Someone with pre-existing health conditions should heavily consider survivor benefit plan coverage in favor of life insurance. The premiums can rack up quickly especially if you have pre-existing health conditions.
Unhealthy behavior and hobbies will also increase the premiums you pay towards your policy. These obstacles are not present for survivor benefit plan coverage.
Under a survivor benefit coverage plan, a child can lose eligibility for payouts once they turn 18, or in the event that the child is a full-time student, the eligibility is lost once the child turns 22.
To regain eligibility, the fallen hero’s spouse will lose eligibility by either dying or remarrying before turning 55. Life insurance policies do not cause these same headaches.

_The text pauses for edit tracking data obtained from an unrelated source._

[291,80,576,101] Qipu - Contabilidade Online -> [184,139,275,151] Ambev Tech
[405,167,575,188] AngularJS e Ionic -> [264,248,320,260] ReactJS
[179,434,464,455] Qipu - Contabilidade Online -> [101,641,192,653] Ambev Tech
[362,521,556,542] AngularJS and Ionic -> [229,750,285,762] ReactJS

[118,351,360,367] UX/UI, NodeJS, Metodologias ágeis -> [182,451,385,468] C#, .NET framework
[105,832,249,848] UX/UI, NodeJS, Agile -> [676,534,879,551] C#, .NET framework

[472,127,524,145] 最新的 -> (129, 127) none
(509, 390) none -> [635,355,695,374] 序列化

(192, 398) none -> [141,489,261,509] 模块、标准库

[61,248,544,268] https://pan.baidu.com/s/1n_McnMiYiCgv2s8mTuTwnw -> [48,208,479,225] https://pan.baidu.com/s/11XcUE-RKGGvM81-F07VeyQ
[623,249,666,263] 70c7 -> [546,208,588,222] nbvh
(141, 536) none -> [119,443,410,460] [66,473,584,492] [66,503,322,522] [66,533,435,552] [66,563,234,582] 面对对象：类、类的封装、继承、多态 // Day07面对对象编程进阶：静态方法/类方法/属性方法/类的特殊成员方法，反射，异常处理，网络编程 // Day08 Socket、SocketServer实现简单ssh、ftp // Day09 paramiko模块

You can list anyone as a beneficiary, including a family member, a friend, or a charity organization. You can split the payout between beneficiaries and decide how each beneficiary receives their payment, too.
While the annuities decrease the chances of a beneficiary squandering the money, they may need the lump sum upon your death. Replacing your income is no easy feat for a grieving spouse. The lump sum life insurance payout addresses this issue.
Closing The Loop On Survivor Benefit Plan Vs Life Insurance
Life insurance isn’t for everyone, and neither is survivor benefit plan coverage. Both plans make it possible for you to provide money for your loved ones in the event that you die. They offer an extra layer of security and help to fortify your financial safety net.